In other words, a random person testing positive, given this setup, gives us a probability of around 8% of them having the disease—even if the test is 90% reliable. This is because the prior probability of the person having the disease—the so-called base-rate—is very low.

Note that it’s important here that the person was chosen randomly. If there is additional information, such as them showing symptoms, the prior of them having the disease would be different.
If we re-set the probabilities using Bayesian updating, we now have:

Pr(Disease) = 0.083...

This affects the value of Pr(TestPositive), which we’ve calculated using Pr(Disease).

We now get:

Pr(¬HasDisease) = 1 - Pr(HasDisease) = 1 - 0.083.. = 0.916...

Pr(TestPositive | ¬HasDisease)Pr(¬HasDisease) = 0.1 x 0.916... = 0.0916...
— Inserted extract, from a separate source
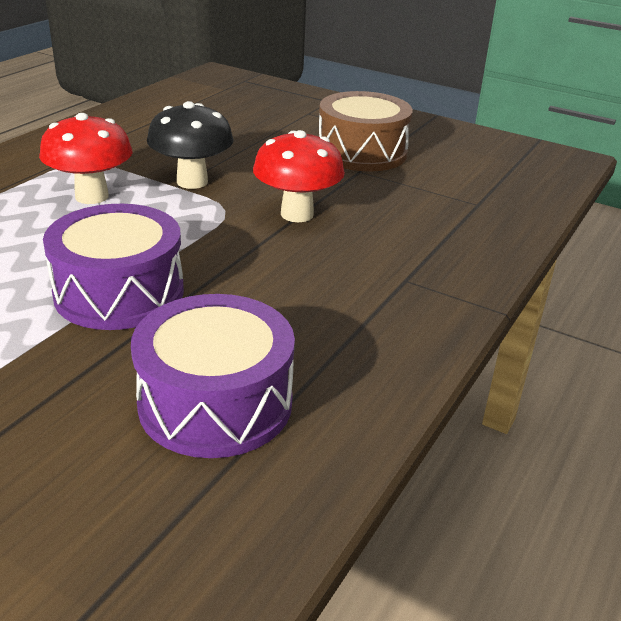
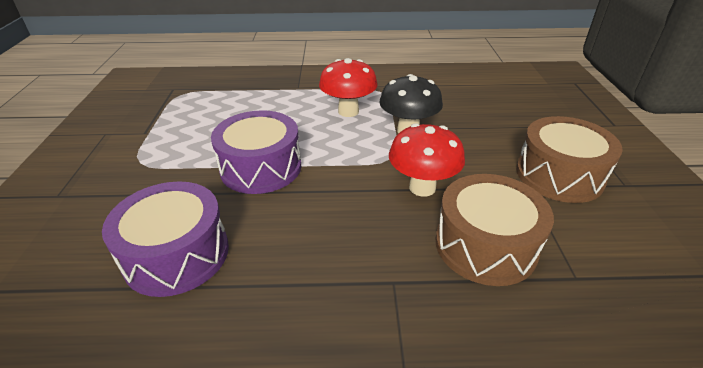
camera: 60 degrees right, 5 degrees up
none -> brown drum [436,174,554,286]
Similarly, we get for the other summand:

Pr(TestPositive | HasDisease)Pr(HasDisease) = 0.9 x 0.083.. = 0.0749...

So, we now have for Pr(TestPositive) that:

Pr(TestPositive) = 0.0749... + 0.0916... = 0.16...
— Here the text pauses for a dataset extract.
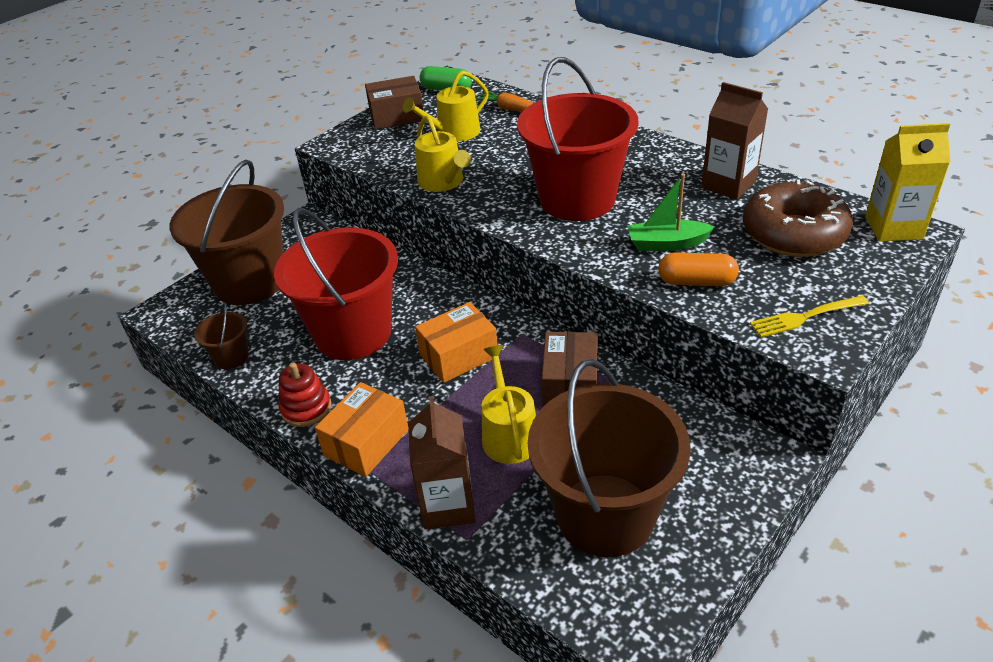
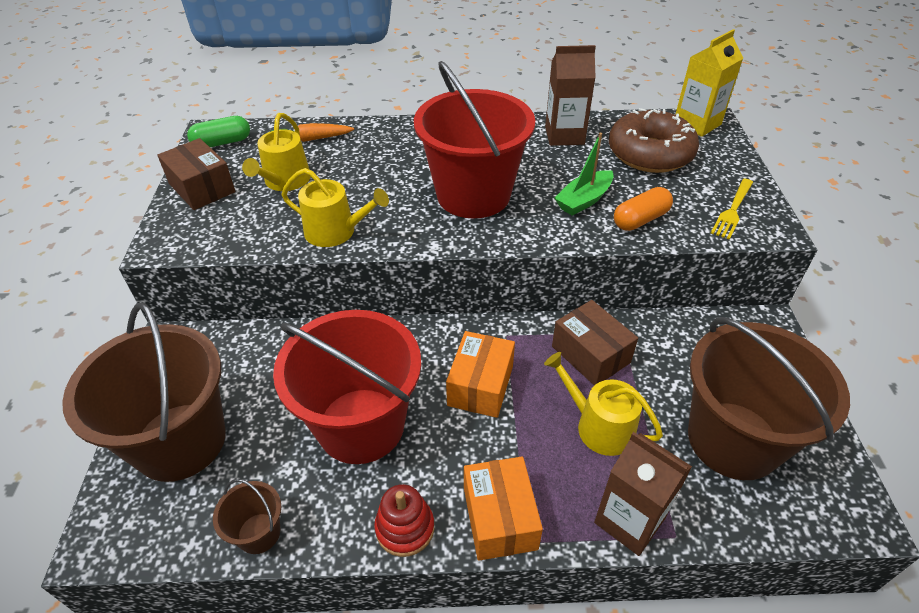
camera: 45 degrees left, 5 degrees up
brown box [365,76,423,130] -> brown box turned 75 degrees counterclockwise [157,138,235,210]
Pr(HasDisease | TestPositive)

=

[Pr(HasDisease) x Pr(TestPositive | HasDisease) ] / Pr(TestPositive)

=

(0.083 x 0.9) / 0.16... = 0.0747 / 0.16... ≈ 0.47

So, we need to do another test. Now we go somewhat quicker:

Pr(Disease) = 0.47

Pr(TestPositive | ¬HasDisease)Pr(¬HasDisease) = 0.1 x 0.53 = 0.053

Pr(TestPositive | HasDisease)Pr(HasDisease) = 0.9 x 0.46 = 0.414

So:

Pr(TestPositive) = 0.467

Pr(HasDisease | TestPositive)

=

[Pr(HasDisease) x Pr(TestPositive | HasDisease) ] / Pr(TestPositive)

=

(0.47 x 0.9) / 0.467... ≈ 0.9

So only after the third positive test in a row, we can infer with 90% confidence that the patient has a disease.